Garvin Urión viajaba en una calesa tirada por dos yeguas lusitanas.

Atravesó el centro de Lisboa y pronto llegó a la descomunal Plaza del Comercio, donde las fuentes reflejaban los rayos del sol y el aire corría con libertad ante la vastísima extensión de suelo adoquinado. Los ciudadanos paseaban como liendres lanzadas sobre una enorme superficie calva, allí donde los pintores aprovechaban para llenar el lienzo y donde los carruajes y las viajadoras aparcaban en filas ordenadas.

Los lindes de la Plaza coincidían con el margen del río Tajo y se internaban en él en forma de orejones, equipados con cañones preparados para agujerear aquellos barcos que bajaban del curso alto y no fueran bien recibidos. Los galeotes que sí eran legales, dirigidos por tripulantes del Señorío del Mar, se encargaban de bajar las cabezas de ganado y demás productos de la Sal con el fin de distribuirlos al resto de continentes, poniendo en práctica la ruta que demostró que la Tierra era redonda allá por el año 1435.

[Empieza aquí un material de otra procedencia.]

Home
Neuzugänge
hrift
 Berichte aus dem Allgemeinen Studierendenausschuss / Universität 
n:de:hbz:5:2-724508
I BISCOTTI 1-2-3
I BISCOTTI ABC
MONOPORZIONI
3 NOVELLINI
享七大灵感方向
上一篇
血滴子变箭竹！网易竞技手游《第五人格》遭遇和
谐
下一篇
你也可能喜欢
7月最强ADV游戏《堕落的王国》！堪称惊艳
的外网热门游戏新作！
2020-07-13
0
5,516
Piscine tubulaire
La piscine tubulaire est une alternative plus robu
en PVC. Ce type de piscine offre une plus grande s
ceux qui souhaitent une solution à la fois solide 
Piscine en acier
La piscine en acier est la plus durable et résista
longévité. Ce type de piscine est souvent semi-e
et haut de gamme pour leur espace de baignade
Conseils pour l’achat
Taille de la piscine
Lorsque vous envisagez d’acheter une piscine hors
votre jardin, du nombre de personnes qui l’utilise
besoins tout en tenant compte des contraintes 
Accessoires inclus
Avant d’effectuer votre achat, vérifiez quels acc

La visión de los enormes buques con las velas hinchadas cruzando el río lentamente era continuada a lo largo del día y de la noche. Esos barcos luego salían a las aguas saladas, continuaban en dirección a las Islas Bermudas y, finalmente, cruzaban el océano hasta alcanzar el Señorío de la Sangre por la costa oeste.

El Palacio Señorial de Ribeira partía la Plaza en dos con su corpachón largo y estrecho, dejando a un lado el astillero Ribeira das Naus y al otro, el aparcamiento de los carruajes. El palacio de Zein Saavedra exhibía su magnífica cúpula barroca en la mismísima ribera del Tajo, de forma que se escuchaban las olas lamer el muro a través de las ventanas. En el ala opuesta del palacio se estaba construyendo la nueva Ópera del Tejo.

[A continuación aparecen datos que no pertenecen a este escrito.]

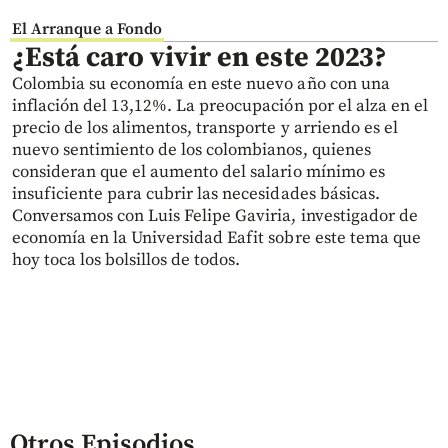
El Arranque a Fondo
¿Está caro vivir en este 2023?
Colombia su economía en este nuevo año con una
inflación del 13,12%. La preocupación por el alza en el
precio de los alimentos, transporte y arriendo es el
nuevo sentimiento de los colombianos, quienes
consideran que el aumento del salario mínimo es
insuficiente para cubrir las necesidades básicas.
Conversamos con Luis Felipe Gaviria, investigador de
economía en la Universidad Eafit sobre este tema que
hoy toca los bolsillos de todos.
Otros Episodios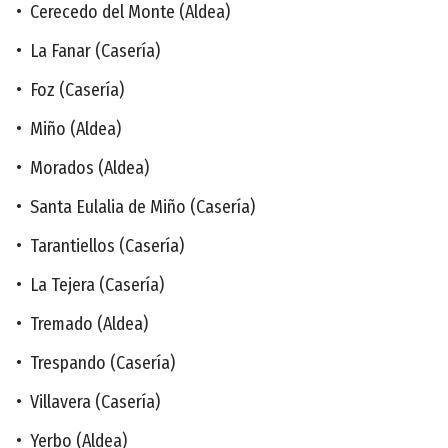
• Cerecedo del Monte (Aldea)
• La Fanar (Casería)
• Foz (Casería)
• Miño (Aldea)
• Morados (Aldea)
• Santa Eulalia de Miño (Casería)
• Tarantiellos (Casería)
• La Tejera (Casería)
• Tremado (Aldea)
• Trespando (Casería)
• Villavera (Casería)
• Yerbo (Aldea)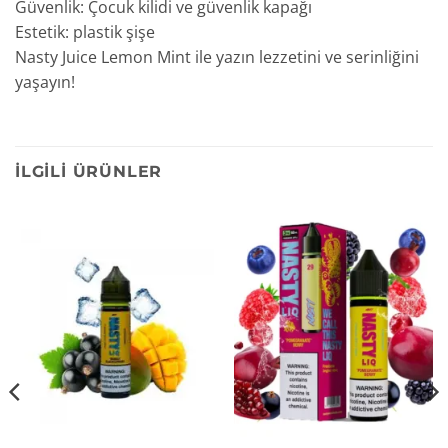
Güvenlik: Çocuk kilidi ve güvenlik kapağı
Estetik: plastik şişe
Nasty Juice Lemon Mint ile yazın lezzetini ve serinliğini
yaşayın!
İLGILI ÜRÜNLER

—Acompáñeme, vuestra merced —pidió uno de los guardias señoriales cuando la calesa se detuvo a la puerta, ayudando a Garvin a apearse—. El Señor de la Sal le espera.

Garvin acompañó al guardia hacia una de las puertas laterales, dando lugar al rellano donde una moqueta deliciosa recogió sus pisadas. Le condujo por unas escaleras que tenían una hilera de lámparas de cristalería suspendidas encima, que iluminaba su postura de cóndor y su peluca castaña. Cuando alcanzaron el tercer piso, Garvin pudo divisar la orilla opuesta del Tajo a través de la ventana, y toda la ciudad de Lisboa por detrás, donde se apreciaban las ferias de ganado ocupando los mercados.

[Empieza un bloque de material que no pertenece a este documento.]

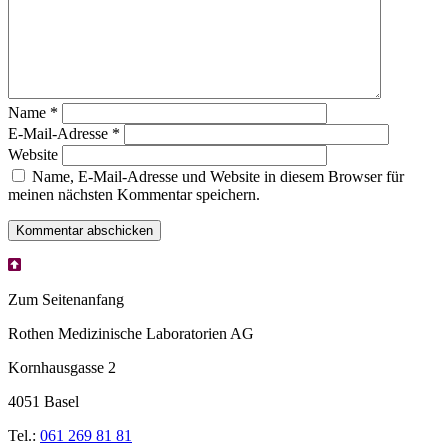
Name
*
E-Mail-Adresse
*
Website
Name, E-Mail-Adresse und Website in diesem Browser für
meinen nächsten Kommentar speichern.
Zum Seitenanfang
Rothen Medizinische Laboratorien AG
Kornhausgasse 2
4051 Basel
Tel.:
061 269 81 81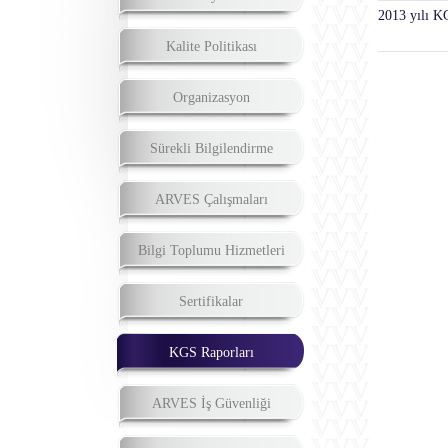
2013 yılı 
Kalite Politikası
Organizasyon
Sürekli Bilgilendirme
ARVES Çalışmaları
Bilgi Toplumu Hizmetleri
Sertifikalar
KGS Raporları
ARVES İş Güvenliği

Caminando por el pasillo, colgadas en la pared, le acompañaban los trofeos de caza del Señor de la Sal: cabezas de ciervos, rebecos, jabalíes, jaguares, rinocerontes, caribúes... cuyas figuras debían de proyectar sombras fantasmagóricas en la moqueta en cuanto caía la noche.

Zein Saavedra salió a recibirle a la antecámara envuelto en un camisón de terciopelo verdoso, con el pelo natural peinado hacia atrás y expresión adusta. En su brazo llevaba un gavilán con el capuchón puesto, pequeñito y precioso como una cajita de música.